*Work task*:
The records below must be reproduced in full and without error.
-- Task data follows --
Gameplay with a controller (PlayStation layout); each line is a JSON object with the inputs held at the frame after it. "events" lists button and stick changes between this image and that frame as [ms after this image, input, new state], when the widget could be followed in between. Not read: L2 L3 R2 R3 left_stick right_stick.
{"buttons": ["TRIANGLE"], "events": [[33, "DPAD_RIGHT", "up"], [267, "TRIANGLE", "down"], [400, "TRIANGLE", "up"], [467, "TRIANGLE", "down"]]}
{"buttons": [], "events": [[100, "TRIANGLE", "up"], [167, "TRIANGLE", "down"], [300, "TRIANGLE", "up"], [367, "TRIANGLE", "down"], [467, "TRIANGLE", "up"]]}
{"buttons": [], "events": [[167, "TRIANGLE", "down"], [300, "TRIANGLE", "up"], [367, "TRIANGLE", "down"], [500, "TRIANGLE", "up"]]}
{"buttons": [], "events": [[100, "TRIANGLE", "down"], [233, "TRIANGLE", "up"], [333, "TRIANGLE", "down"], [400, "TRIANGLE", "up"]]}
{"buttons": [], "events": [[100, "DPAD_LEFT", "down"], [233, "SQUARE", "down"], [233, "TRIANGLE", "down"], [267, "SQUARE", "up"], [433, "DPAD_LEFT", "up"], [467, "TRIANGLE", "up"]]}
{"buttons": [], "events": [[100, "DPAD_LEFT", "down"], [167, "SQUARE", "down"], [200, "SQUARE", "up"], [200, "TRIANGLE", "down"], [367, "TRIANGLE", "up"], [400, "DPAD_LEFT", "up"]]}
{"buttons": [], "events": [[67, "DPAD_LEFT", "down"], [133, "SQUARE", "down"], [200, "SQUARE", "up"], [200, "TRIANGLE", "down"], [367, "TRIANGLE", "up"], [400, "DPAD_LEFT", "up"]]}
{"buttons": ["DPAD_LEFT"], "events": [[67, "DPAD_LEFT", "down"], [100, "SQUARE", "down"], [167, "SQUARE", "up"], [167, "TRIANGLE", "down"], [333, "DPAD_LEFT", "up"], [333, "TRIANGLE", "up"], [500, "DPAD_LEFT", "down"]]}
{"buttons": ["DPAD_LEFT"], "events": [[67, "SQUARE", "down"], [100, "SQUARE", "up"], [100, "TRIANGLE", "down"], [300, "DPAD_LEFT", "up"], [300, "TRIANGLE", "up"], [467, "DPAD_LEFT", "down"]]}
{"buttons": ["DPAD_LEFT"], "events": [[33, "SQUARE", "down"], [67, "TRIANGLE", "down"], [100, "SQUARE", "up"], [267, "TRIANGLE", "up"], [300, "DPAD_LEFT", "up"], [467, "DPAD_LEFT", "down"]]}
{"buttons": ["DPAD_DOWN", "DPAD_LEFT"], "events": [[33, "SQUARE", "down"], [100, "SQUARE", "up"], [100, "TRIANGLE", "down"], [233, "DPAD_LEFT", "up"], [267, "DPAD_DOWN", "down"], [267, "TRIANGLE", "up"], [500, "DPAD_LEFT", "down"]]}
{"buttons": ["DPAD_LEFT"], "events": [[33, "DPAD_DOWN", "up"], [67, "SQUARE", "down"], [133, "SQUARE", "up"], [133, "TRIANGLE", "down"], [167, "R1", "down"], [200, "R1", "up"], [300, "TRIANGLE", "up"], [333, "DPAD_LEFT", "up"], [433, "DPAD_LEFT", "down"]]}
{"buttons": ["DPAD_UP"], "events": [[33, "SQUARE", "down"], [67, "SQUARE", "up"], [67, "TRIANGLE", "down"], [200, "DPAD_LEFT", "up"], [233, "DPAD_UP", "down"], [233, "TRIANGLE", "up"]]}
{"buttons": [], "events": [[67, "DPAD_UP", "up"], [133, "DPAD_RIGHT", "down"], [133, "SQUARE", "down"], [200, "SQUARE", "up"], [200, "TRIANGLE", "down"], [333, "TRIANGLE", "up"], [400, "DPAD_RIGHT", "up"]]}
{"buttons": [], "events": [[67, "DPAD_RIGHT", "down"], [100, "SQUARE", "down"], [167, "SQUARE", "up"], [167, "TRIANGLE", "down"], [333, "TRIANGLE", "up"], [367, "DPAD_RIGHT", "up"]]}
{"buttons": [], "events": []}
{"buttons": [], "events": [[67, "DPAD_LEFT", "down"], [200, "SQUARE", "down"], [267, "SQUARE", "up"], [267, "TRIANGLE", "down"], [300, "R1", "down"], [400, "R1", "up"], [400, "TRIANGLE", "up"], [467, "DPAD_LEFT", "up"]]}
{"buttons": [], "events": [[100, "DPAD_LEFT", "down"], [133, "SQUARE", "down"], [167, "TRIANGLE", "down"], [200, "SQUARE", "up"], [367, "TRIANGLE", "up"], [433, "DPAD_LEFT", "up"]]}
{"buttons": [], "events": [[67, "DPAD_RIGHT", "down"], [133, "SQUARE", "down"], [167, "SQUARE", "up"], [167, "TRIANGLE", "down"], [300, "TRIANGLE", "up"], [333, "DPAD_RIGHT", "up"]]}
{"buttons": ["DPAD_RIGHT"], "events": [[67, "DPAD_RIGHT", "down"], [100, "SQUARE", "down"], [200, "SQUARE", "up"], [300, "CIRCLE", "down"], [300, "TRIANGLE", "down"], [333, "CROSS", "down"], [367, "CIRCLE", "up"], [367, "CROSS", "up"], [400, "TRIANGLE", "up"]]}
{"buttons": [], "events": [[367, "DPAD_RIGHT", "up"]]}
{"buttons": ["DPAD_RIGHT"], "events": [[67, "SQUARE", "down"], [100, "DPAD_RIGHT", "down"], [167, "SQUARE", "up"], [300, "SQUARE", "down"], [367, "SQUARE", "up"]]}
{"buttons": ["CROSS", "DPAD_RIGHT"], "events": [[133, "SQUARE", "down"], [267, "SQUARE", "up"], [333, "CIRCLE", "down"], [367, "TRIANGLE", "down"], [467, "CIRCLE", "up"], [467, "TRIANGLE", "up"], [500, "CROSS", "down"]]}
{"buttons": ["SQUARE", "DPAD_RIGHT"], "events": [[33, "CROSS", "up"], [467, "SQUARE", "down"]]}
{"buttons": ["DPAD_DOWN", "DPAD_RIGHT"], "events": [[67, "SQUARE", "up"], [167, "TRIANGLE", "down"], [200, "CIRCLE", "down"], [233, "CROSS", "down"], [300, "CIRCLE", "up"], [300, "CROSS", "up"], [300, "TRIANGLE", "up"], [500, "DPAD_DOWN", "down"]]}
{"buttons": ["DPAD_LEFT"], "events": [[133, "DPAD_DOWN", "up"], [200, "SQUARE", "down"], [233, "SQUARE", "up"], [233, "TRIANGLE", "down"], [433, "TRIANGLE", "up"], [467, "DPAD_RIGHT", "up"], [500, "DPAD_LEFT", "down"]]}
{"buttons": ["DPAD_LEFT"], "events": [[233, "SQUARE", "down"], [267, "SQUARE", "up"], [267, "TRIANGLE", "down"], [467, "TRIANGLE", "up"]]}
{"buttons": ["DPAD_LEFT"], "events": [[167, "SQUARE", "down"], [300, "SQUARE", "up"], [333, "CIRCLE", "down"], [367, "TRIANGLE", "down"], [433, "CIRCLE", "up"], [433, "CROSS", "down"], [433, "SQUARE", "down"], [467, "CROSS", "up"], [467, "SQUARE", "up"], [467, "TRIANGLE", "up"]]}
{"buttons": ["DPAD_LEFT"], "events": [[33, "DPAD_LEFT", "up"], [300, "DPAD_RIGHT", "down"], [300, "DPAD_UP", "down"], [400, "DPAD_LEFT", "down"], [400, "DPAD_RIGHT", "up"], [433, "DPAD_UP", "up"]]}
-- Task data concluded --
*Reply to the task*:
Gameplay with a controller (PlayStation layout); each line is a JSON object with the inputs held at the frame after it. "events" lists button and stick changes between this image and that frame as [ms after this image, input, new state], when the widget could be followed in between. Not read: L2 L3 R2 R3 left_stick right_stick.
{"buttons": ["TRIANGLE"], "events": [[33, "DPAD_RIGHT", "up"], [267, "TRIANGLE", "down"], [400, "TRIANGLE", "up"], [467, "TRIANGLE", "down"]]}
{"buttons": [], "events": [[100, "TRIANGLE", "up"], [167, "TRIANGLE", "down"], [300, "TRIANGLE", "up"], [367, "TRIANGLE", "down"], [467, "TRIANGLE", "up"]]}
{"buttons": [], "events": [[167, "TRIANGLE", "down"], [300, "TRIANGLE", "up"], [367, "TRIANGLE", "down"], [500, "TRIANGLE", "up"]]}
{"buttons": [], "events": [[100, "TRIANGLE", "down"], [233, "TRIANGLE", "up"], [333, "TRIANGLE", "down"], [400, "TRIANGLE", "up"]]}
{"buttons": [], "events": [[100, "DPAD_LEFT", "down"], [233, "SQUARE", "down"], [233, "TRIANGLE", "down"], [267, "SQUARE", "up"], [433, "DPAD_LEFT", "up"], [467, "TRIANGLE", "up"]]}
{"buttons": [], "events": [[100, "DPAD_LEFT", "down"], [167, "SQUARE", "down"], [200, "SQUARE", "up"], [200, "TRIANGLE", "down"], [367, "TRIANGLE", "up"], [400, "DPAD_LEFT", "up"]]}
{"buttons": [], "events": [[67, "DPAD_LEFT", "down"], [133, "SQUARE", "down"], [200, "SQUARE", "up"], [200, "TRIANGLE", "down"], [367, "TRIANGLE", "up"], [400, "DPAD_LEFT", "up"]]}
{"buttons": ["DPAD_LEFT"], "events": [[67, "DPAD_LEFT", "down"], [100, "SQUARE", "down"], [167, "SQUARE", "up"], [167, "TRIANGLE", "down"], [333, "DPAD_LEFT", "up"], [333, "TRIANGLE", "up"], [500, "DPAD_LEFT", "down"]]}
{"buttons": ["DPAD_LEFT"], "events": [[67, "SQUARE", "down"], [100, "SQUARE", "up"], [100, "TRIANGLE", "down"], [300, "DPAD_LEFT", "up"], [300, "TRIANGLE", "up"], [467, "DPAD_LEFT", "down"]]}
{"buttons": ["DPAD_LEFT"], "events": [[33, "SQUARE", "down"], [67, "TRIANGLE", "down"], [100, "SQUARE", "up"], [267, "TRIANGLE", "up"], [300, "DPAD_LEFT", "up"], [467, "DPAD_LEFT", "down"]]}
{"buttons": ["DPAD_DOWN", "DPAD_LEFT"], "events": [[33, "SQUARE", "down"], [100, "SQUARE", "up"], [100, "TRIANGLE", "down"], [233, "DPAD_LEFT", "up"], [267, "DPAD_DOWN", "down"], [267, "TRIANGLE", "up"], [500, "DPAD_LEFT", "down"]]}
{"buttons": ["DPAD_LEFT"], "events": [[33, "DPAD_DOWN", "up"], [67, "SQUARE", "down"], [133, "SQUARE", "up"], [133, "TRIANGLE", "down"], [167, "R1", "down"], [200, "R1", "up"], [300, "TRIANGLE", "up"], [333, "DPAD_LEFT", "up"], [433, "DPAD_LEFT", "down"]]}
{"buttons": ["DPAD_UP"], "events": [[33, "SQUARE", "down"], [67, "SQUARE", "up"], [67, "TRIANGLE", "down"], [200, "DPAD_LEFT", "up"], [233, "DPAD_UP", "down"], [233, "TRIANGLE", "up"]]}
{"buttons": [], "events": [[67, "DPAD_UP", "up"], [133, "DPAD_RIGHT", "down"], [133, "SQUARE", "down"], [200, "SQUARE", "up"], [200, "TRIANGLE", "down"], [333, "TRIANGLE", "up"], [400, "DPAD_RIGHT", "up"]]}
{"buttons": [], "events": [[67, "DPAD_RIGHT", "down"], [100, "SQUARE", "down"], [167, "SQUARE", "up"], [167, "TRIANGLE", "down"], [333, "TRIANGLE", "up"], [367, "DPAD_RIGHT", "up"]]}
{"buttons": [], "events": []}
{"buttons": [], "events": [[67, "DPAD_LEFT", "down"], [200, "SQUARE", "down"], [267, "SQUARE", "up"], [267, "TRIANGLE", "down"], [300, "R1", "down"], [400, "R1", "up"], [400, "TRIANGLE", "up"], [467, "DPAD_LEFT", "up"]]}
{"buttons": [], "events": [[100, "DPAD_LEFT", "down"], [133, "SQUARE", "down"], [167, "TRIANGLE", "down"], [200, "SQUARE", "up"], [367, "TRIANGLE", "up"], [433, "DPAD_LEFT", "up"]]}
{"buttons": [], "events": [[67, "DPAD_RIGHT", "down"], [133, "SQUARE", "down"], [167, "SQUARE", "up"], [167, "TRIANGLE", "down"], [300, "TRIANGLE", "up"], [333, "DPAD_RIGHT", "up"]]}
{"buttons": ["DPAD_RIGHT"], "events": [[67, "DPAD_RIGHT", "down"], [100, "SQUARE", "down"], [200, "SQUARE", "up"], [300, "CIRCLE", "down"], [300, "TRIANGLE", "down"], [333, "CROSS", "down"], [367, "CIRCLE", "up"], [367, "CROSS", "up"], [400, "TRIANGLE", "up"]]}
{"buttons": [], "events": [[367, "DPAD_RIGHT", "up"]]}
{"buttons": ["DPAD_RIGHT"], "events": [[67, "SQUARE", "down"], [100, "DPAD_RIGHT", "down"], [167, "SQUARE", "up"], [300, "SQUARE", "down"], [367, "SQUARE", "up"]]}
{"buttons": ["CROSS", "DPAD_RIGHT"], "events": [[133, "SQUARE", "down"], [267, "SQUARE", "up"], [333, "CIRCLE", "down"], [367, "TRIANGLE", "down"], [467, "CIRCLE", "up"], [467, "TRIANGLE", "up"], [500, "CROSS", "down"]]}
{"buttons": ["SQUARE", "DPAD_RIGHT"], "events": [[33, "CROSS", "up"], [467, "SQUARE", "down"]]}
{"buttons": ["DPAD_DOWN", "DPAD_RIGHT"], "events": [[67, "SQUARE", "up"], [167, "TRIANGLE", "down"], [200, "CIRCLE", "down"], [233, "CROSS", "down"], [300, "CIRCLE", "up"], [300, "CROSS", "up"], [300, "TRIANGLE", "up"], [500, "DPAD_DOWN", "down"]]}
{"buttons": ["DPAD_LEFT"], "events": [[133, "DPAD_DOWN", "up"], [200, "SQUARE", "down"], [233, "SQUARE", "up"], [233, "TRIANGLE", "down"], [433, "TRIANGLE", "up"], [467, "DPAD_RIGHT", "up"], [500, "DPAD_LEFT", "down"]]}
{"buttons": ["DPAD_LEFT"], "events": [[233, "SQUARE", "down"], [267, "SQUARE", "up"], [267, "TRIANGLE", "down"], [467, "TRIANGLE", "up"]]}
{"buttons": ["DPAD_LEFT"], "events": [[167, "SQUARE", "down"], [300, "SQUARE", "up"], [333, "CIRCLE", "down"], [367, "TRIANGLE", "down"], [433, "CIRCLE", "up"], [433, "CROSS", "down"], [433, "SQUARE", "down"], [467, "CROSS", "up"], [467, "SQUARE", "up"], [467, "TRIANGLE", "up"]]}
{"buttons": ["DPAD_LEFT"], "events": [[33, "DPAD_LEFT", "up"], [300, "DPAD_RIGHT", "down"], [300, "DPAD_UP", "down"], [400, "DPAD_LEFT", "down"], [400, "DPAD_RIGHT", "up"], [433, "DPAD_UP", "up"]]}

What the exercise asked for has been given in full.